A total of 57 patients, ages 30 to 80, were included in the study. The patients, who underwent ARCR at a single institution from June 2019 to March 2020, were randomized to one of three treatment groups. All patients received interscalene blocks with liposomal bupivacaine (Exparel) preoperatively.

  • Group one (control) received both 5 mg of oxycodone every six hours as needed and 1,000 mg of acetaminophen orally every six hours as needed after surgery. Patients had the option to take either, neither, or both medications.

  • Group two (control) received 5 mg of oxycodone every six hours as needed without any additional acetaminophen after surgery.

  • Group three received 1,000 mg of acetaminophen orally every six hours for one day prior to and after surgery, which was decreased to every eight hours in postoperative days two through five. Patients were allowed to take 5 mg of oxycodone every six hours as needed after surgery.

Patients in the third group who did not take the prescribed dose of acetaminophen before and after surgery were excluded from the study. Patients in all groups were instructed not to take any other pain medication. On days one through seven following surgery, patients received a daily survey that included five questions:

  • Did you take any opioid medication today (yes/no)?

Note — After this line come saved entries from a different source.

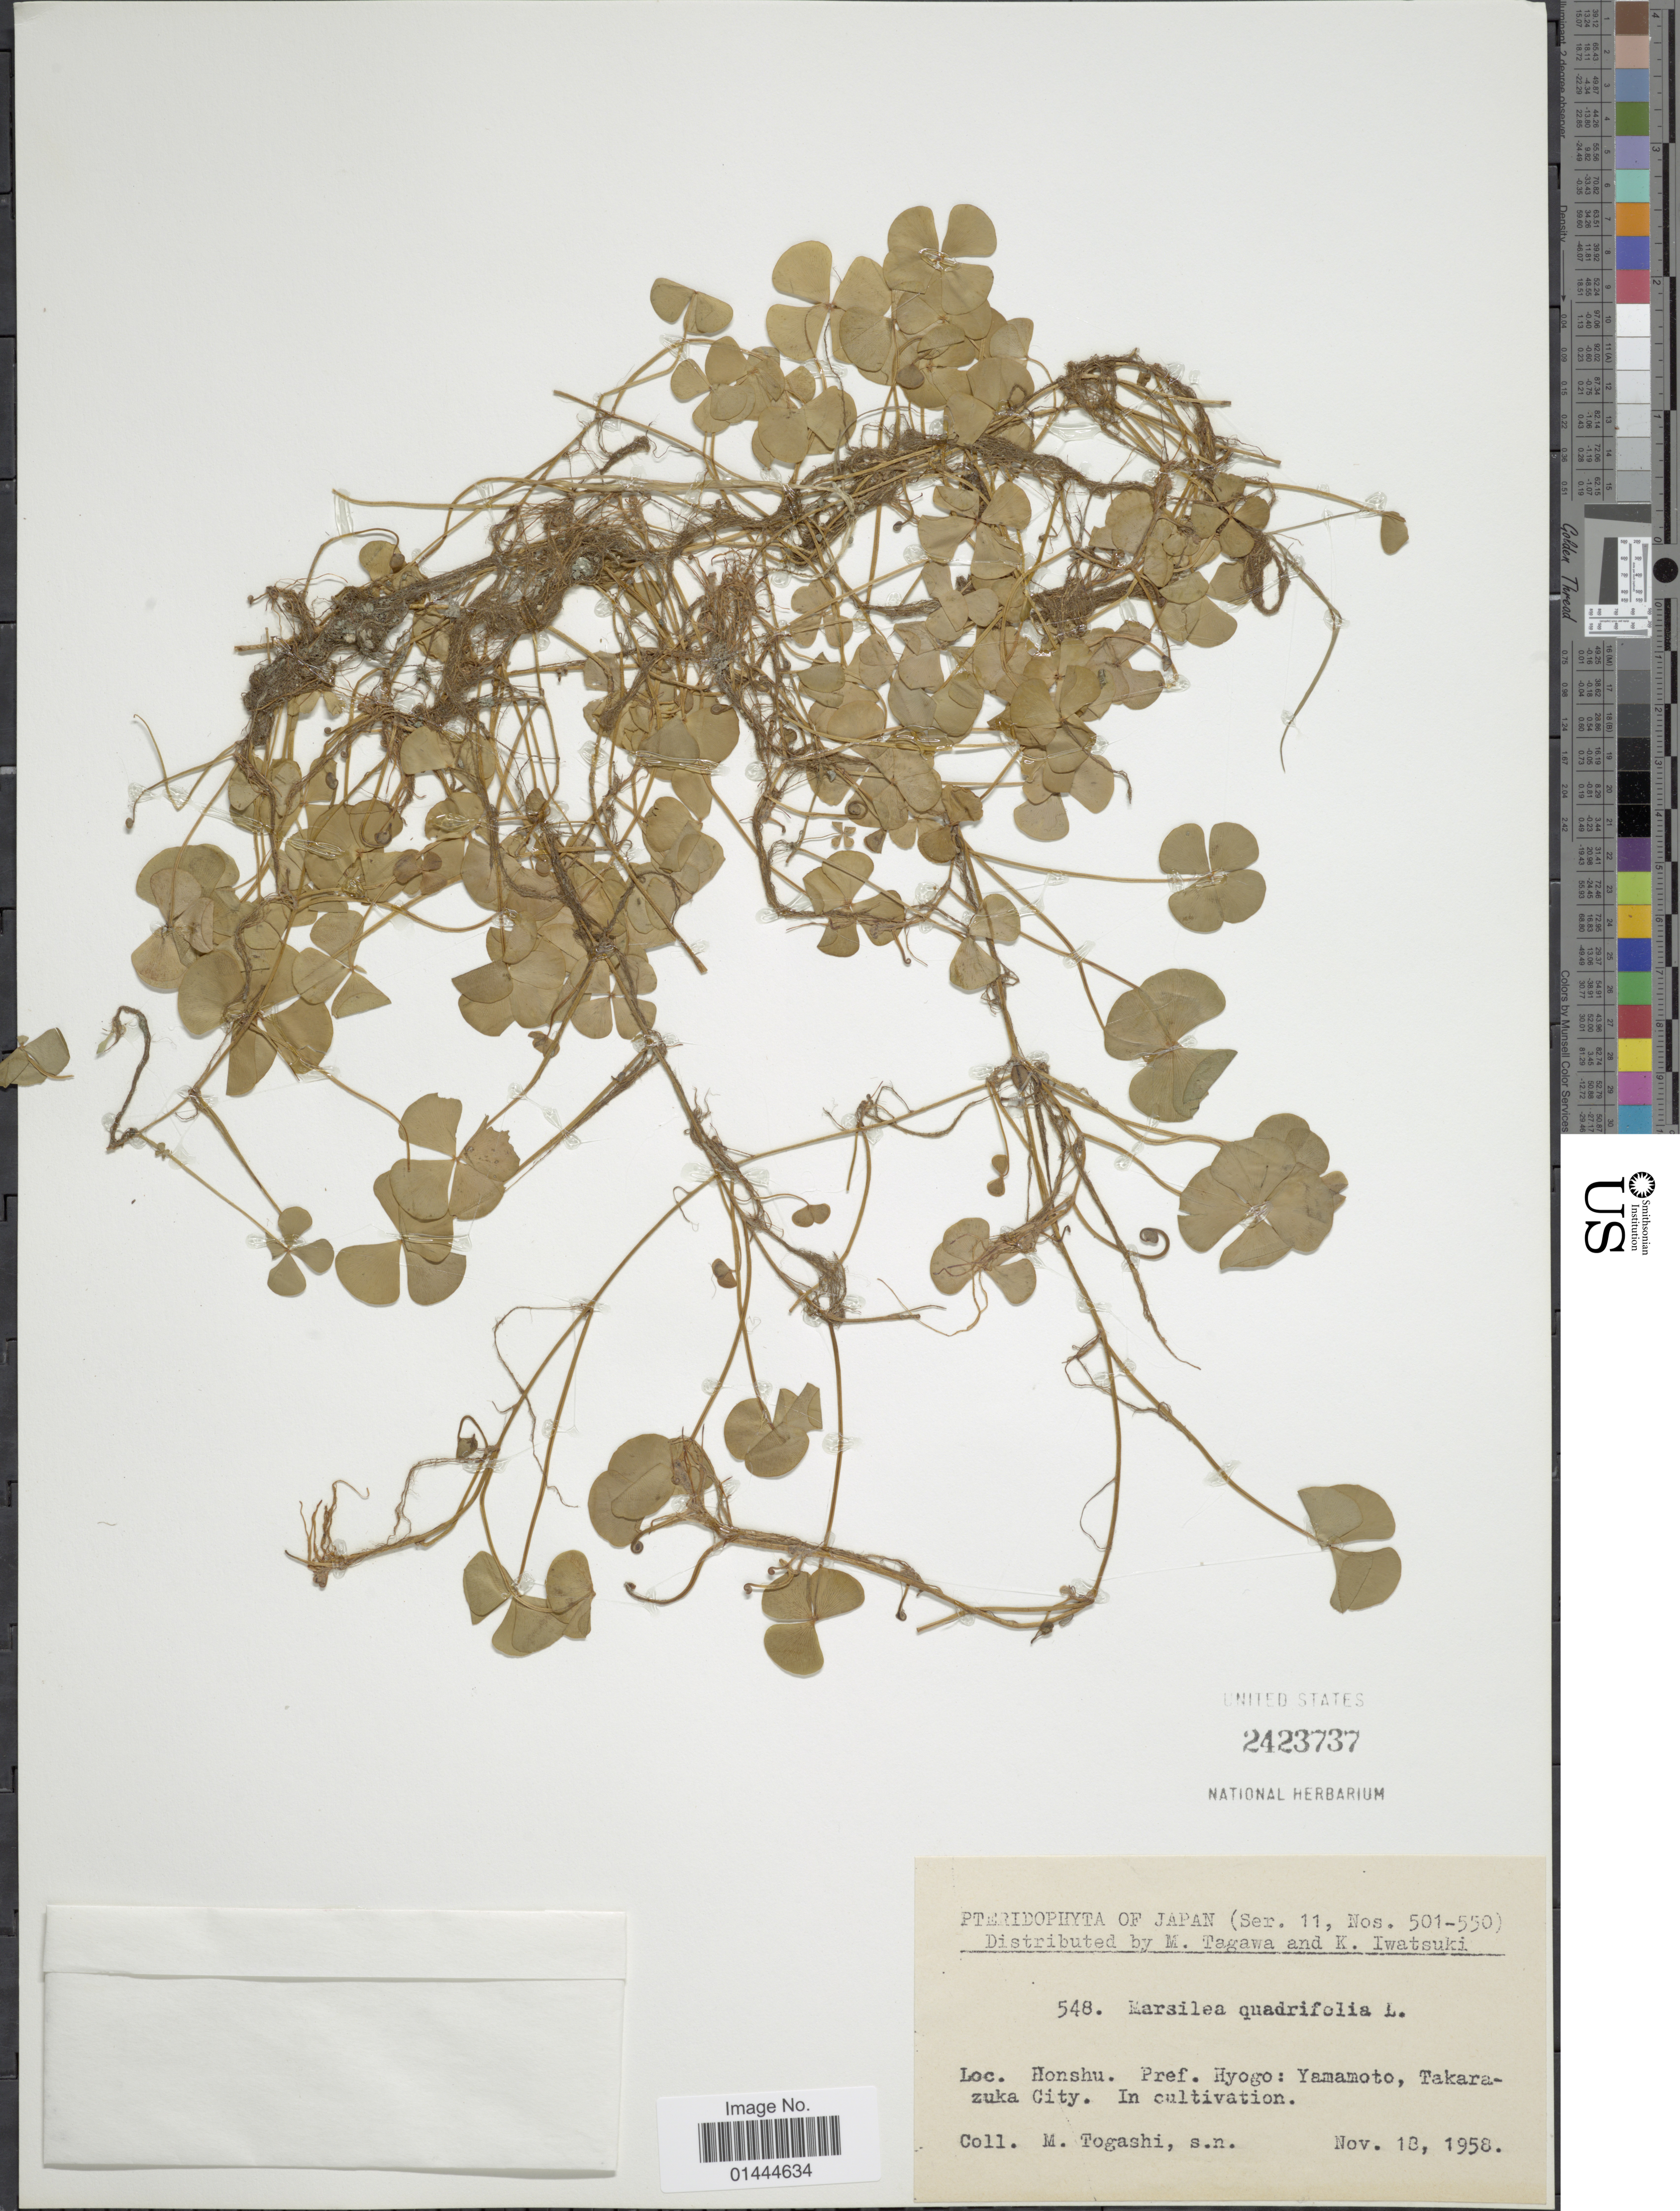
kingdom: Plantae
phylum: Tracheophyta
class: Polypodiopsida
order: Salviniales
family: Marsileaceae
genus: Marsilea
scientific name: Marsilea quadrifolia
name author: L.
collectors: M. Togashi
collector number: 548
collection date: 1958-11-18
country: Japan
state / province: Hyogo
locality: Honshu, Yamamoto, Takarazuka City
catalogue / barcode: US 2423737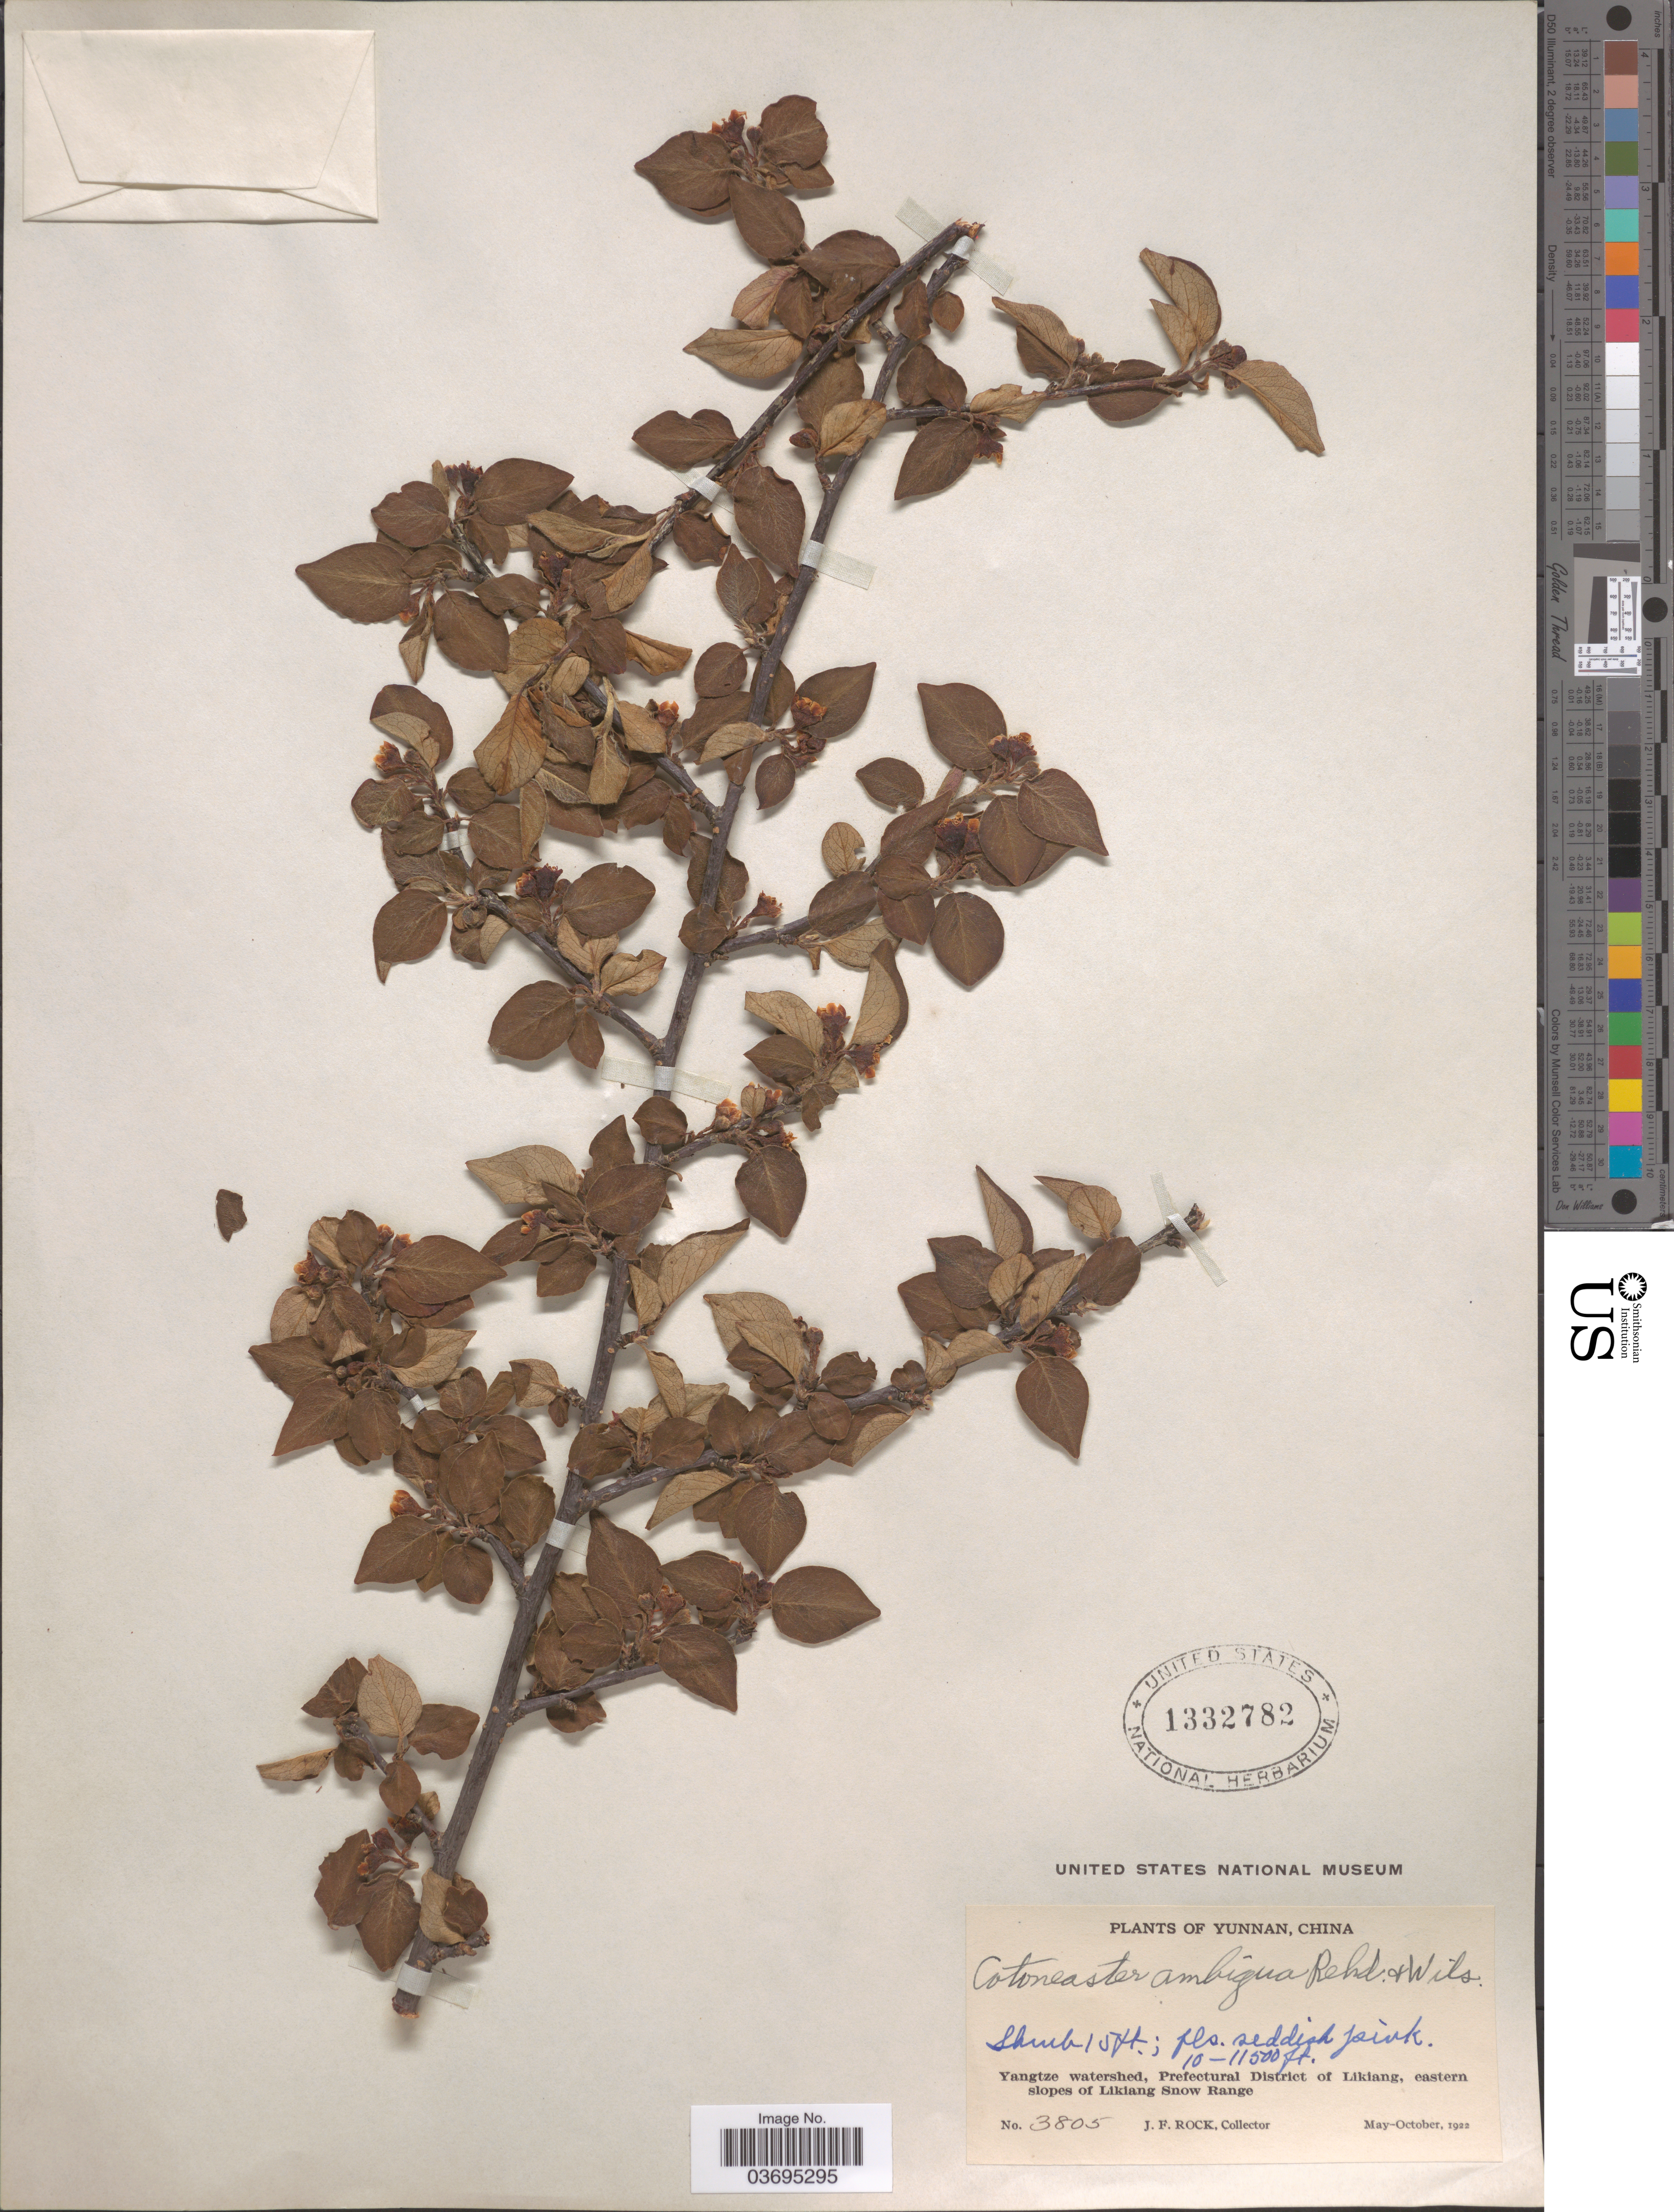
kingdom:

  • If yes, how many pills and at what times?

  • How would you rate your pain today (0-100)?

  • If you experienced any side effects, what were they?

  • Are you satisfied with your pain control?

The primary outcome of the study was the total number of 5-mg oxycodone pills patients took in the first week after ACRC. Secondary outcomes included daily side effects, level of pain experienced, and satisfaction with pain control. The findings included:

  • Patients in group three consumed significantly fewer 5-mg oxycodone pills overall compared with the other treatment groups (group one: 12.97; group two: 18.88; group three 8.06; P=.017).

  • Patients who took acetaminophen before and after the surgery took approximately 10 fewer opioid pills in the first week after surgery compared to patients who took no acetaminophen, and four fewer pills than patients who took acetaminophen only as needed after surgery.

  • The average pill consumption in group three was significantly less than in groups one and two on day one: 2.1 vs 3.0 (P=.03) and 2.1 vs. 3.2 (P=.02), respectively.

  • Group three patients reported significantly better overall pain control on a 0-100 scale than patients in the other groups (P=.040).

Dr. Abboud said, I was pleasantly surprised that acetaminophen made such a significant difference in opioid use with patients. We saw an improvement in pain levels and satisfaction postoperatively, which translates to fewer calls from patients who say their pain medications are not working. This provides the evidence we need when we speak to patients. Every drug has side effects, but of all the drugs available, acetaminophen has been around for a long time, with minimal side effects, making it an important component of the overall pain management process.